***** Records for this task *****
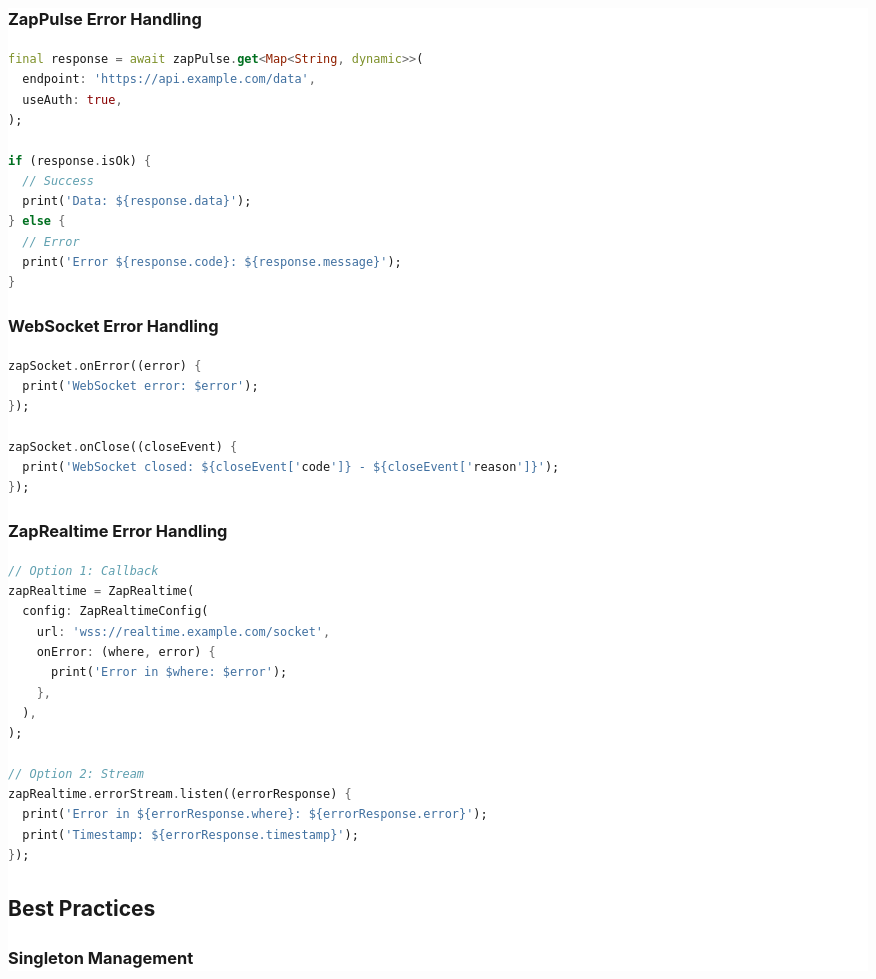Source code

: ### ZapPulse Error Handling

```dart
final response = await zapPulse.get<Map<String, dynamic>>(
  endpoint: 'https://api.example.com/data',
  useAuth: true,
);

if (response.isOk) {
  // Success
  print('Data: ${response.data}');
} else {
  // Error
  print('Error ${response.code}: ${response.message}');
}
```

### WebSocket Error Handling

```dart
zapSocket.onError((error) {
  print('WebSocket error: $error');
});

zapSocket.onClose((closeEvent) {
  print('WebSocket closed: ${closeEvent['code']} - ${closeEvent['reason']}');
});
```

### ZapRealtime Error Handling

```dart
// Option 1: Callback
zapRealtime = ZapRealtime(
  config: ZapRealtimeConfig(
    url: 'wss://realtime.example.com/socket',
    onError: (where, error) {
      print('Error in $where: $error');
    },
  ),
);

// Option 2: Stream
zapRealtime.errorStream.listen((errorResponse) {
  print('Error in ${errorResponse.where}: ${errorResponse.error}');
  print('Timestamp: ${errorResponse.timestamp}');
});
```

## Best Practices

### Singleton Management
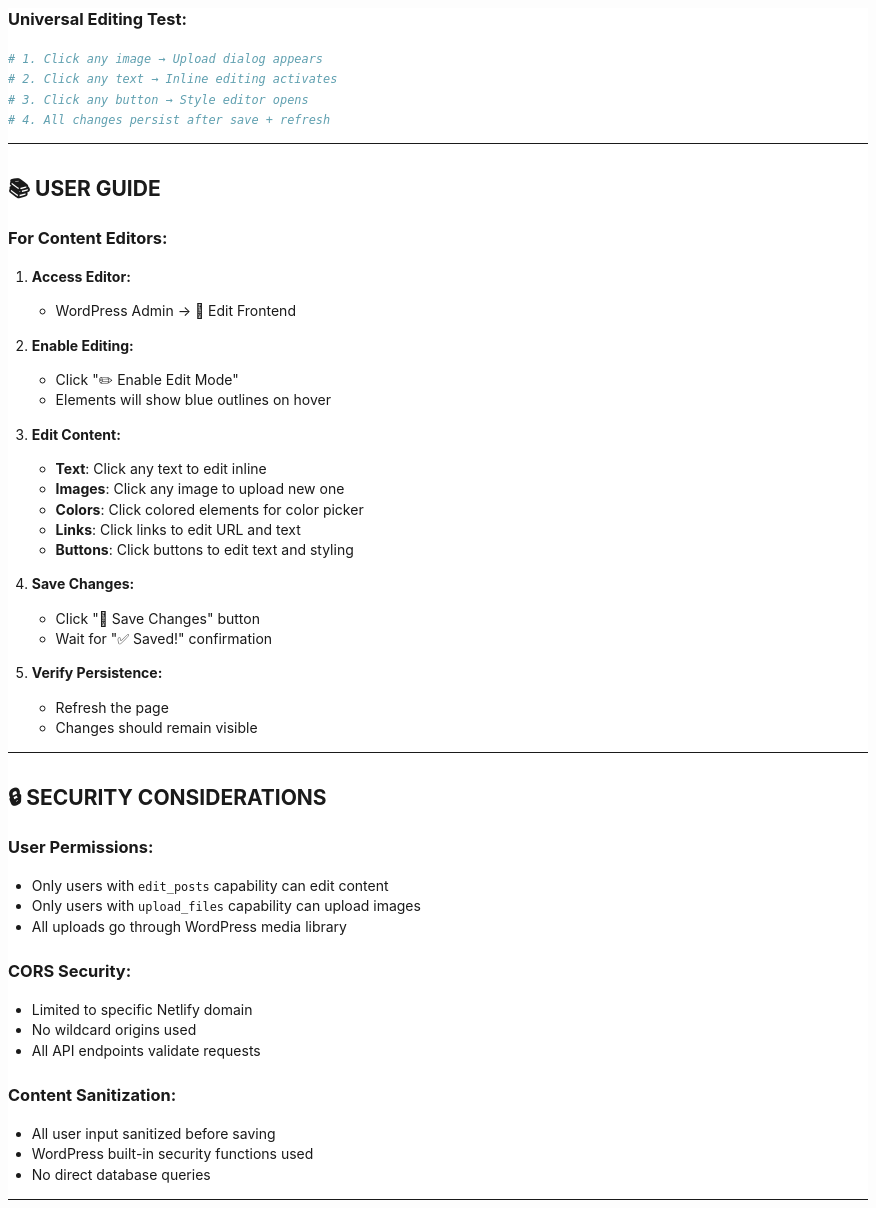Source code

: ### **Universal Editing Test:**
```bash
# 1. Click any image → Upload dialog appears
# 2. Click any text → Inline editing activates
# 3. Click any button → Style editor opens
# 4. All changes persist after save + refresh
```

---

## 📚 **USER GUIDE**

### **For Content Editors:**
1. **Access Editor:**
   - WordPress Admin → 🎨 Edit Frontend

2. **Enable Editing:**
   - Click "✏️ Enable Edit Mode"
   - Elements will show blue outlines on hover

3. **Edit Content:**
   - **Text**: Click any text to edit inline
   - **Images**: Click any image to upload new one
   - **Colors**: Click colored elements for color picker
   - **Links**: Click links to edit URL and text
   - **Buttons**: Click buttons to edit text and styling

4. **Save Changes:**
   - Click "💾 Save Changes" button
   - Wait for "✅ Saved!" confirmation

5. **Verify Persistence:**
   - Refresh the page
   - Changes should remain visible

---

## 🔒 **SECURITY CONSIDERATIONS**

### **User Permissions:**
- Only users with `edit_posts` capability can edit content
- Only users with `upload_files` capability can upload images
- All uploads go through WordPress media library

### **CORS Security:**
- Limited to specific Netlify domain
- No wildcard origins used
- All API endpoints validate requests

### **Content Sanitization:**
- All user input sanitized before saving
- WordPress built-in security functions used
- No direct database queries

---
*****
> Problem requirements:
Give every entry again as it is, dropping its pictures.

> Exercise answer:
Source code

: ### ZapPulse Error Handling

```dart
final response = await zapPulse.get<Map<String, dynamic>>(
  endpoint: 'https://api.example.com/data',
  useAuth: true,
);

if (response.isOk) {
  // Success
  print('Data: ${response.data}');
} else {
  // Error
  print('Error ${response.code}: ${response.message}');
}
```

### WebSocket Error Handling

```dart
zapSocket.onError((error) {
  print('WebSocket error: $error');
});

zapSocket.onClose((closeEvent) {
  print('WebSocket closed: ${closeEvent['code']} - ${closeEvent['reason']}');
});
```

### ZapRealtime Error Handling

```dart
// Option 1: Callback
zapRealtime = ZapRealtime(
  config: ZapRealtimeConfig(
    url: 'wss://realtime.example.com/socket',
    onError: (where, error) {
      print('Error in $where: $error');
    },
  ),
);

// Option 2: Stream
zapRealtime.errorStream.listen((errorResponse) {
  print('Error in ${errorResponse.where}: ${errorResponse.error}');
  print('Timestamp: ${errorResponse.timestamp}');
});
```

## Best Practices

### Singleton Management
Source code

: ### **Universal Editing Test:**
```bash
# 1. Click any image → Upload dialog appears
# 2. Click any text → Inline editing activates
# 3. Click any button → Style editor opens
# 4. All changes persist after save + refresh
```

---

## 📚 **USER GUIDE**

### **For Content Editors:**
1. **Access Editor:**
   - WordPress Admin → 🎨 Edit Frontend

2. **Enable Editing:**
   - Click "✏️ Enable Edit Mode"
   - Elements will show blue outlines on hover

3. **Edit Content:**
   - **Text**: Click any text to edit inline
   - **Images**: Click any image to upload new one
   - **Colors**: Click colored elements for color picker
   - **Links**: Click links to edit URL and text
   - **Buttons**: Click buttons to edit text and styling

4. **Save Changes:**
   - Click "💾 Save Changes" button
   - Wait for "✅ Saved!" confirmation

5. **Verify Persistence:**
   - Refresh the page
   - Changes should remain visible

---

## 🔒 **SECURITY CONSIDERATIONS**

### **User Permissions:**
- Only users with `edit_posts` capability can edit content
- Only users with `upload_files` capability can upload images
- All uploads go through WordPress media library

### **CORS Security:**
- Limited to specific Netlify domain
- No wildcard origins used
- All API endpoints validate requests

### **Content Sanitization:**
- All user input sanitized before saving
- WordPress built-in security functions used
- No direct database queries

---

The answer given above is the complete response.